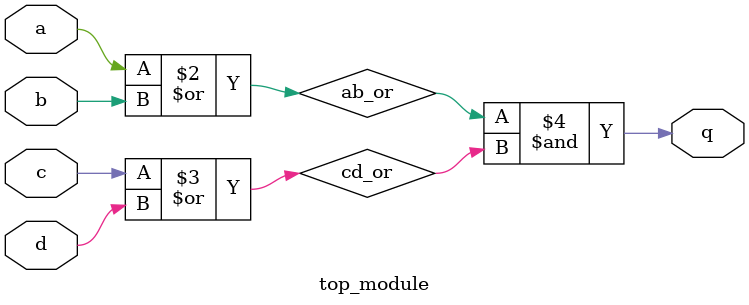
<source format=sv>
module top_module (
    input a, 
    input b, 
    input c, 
    input d,
    output q
);

    reg ab_or;     // OR of inputs a and b
    reg cd_or;     // OR of inputs c and d

    always @* begin
        ab_or = a | b;
        cd_or = c | d;
        q = ab_or & cd_or;
    end

endmodule

</source>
*****
## INSTRUCTION
Which lines in the records above contain the word "inputs"? Copy each one.

## ANSWER SECTION
    reg ab_or;     // OR of inputs a and b
    reg cd_or;     // OR of inputs c and d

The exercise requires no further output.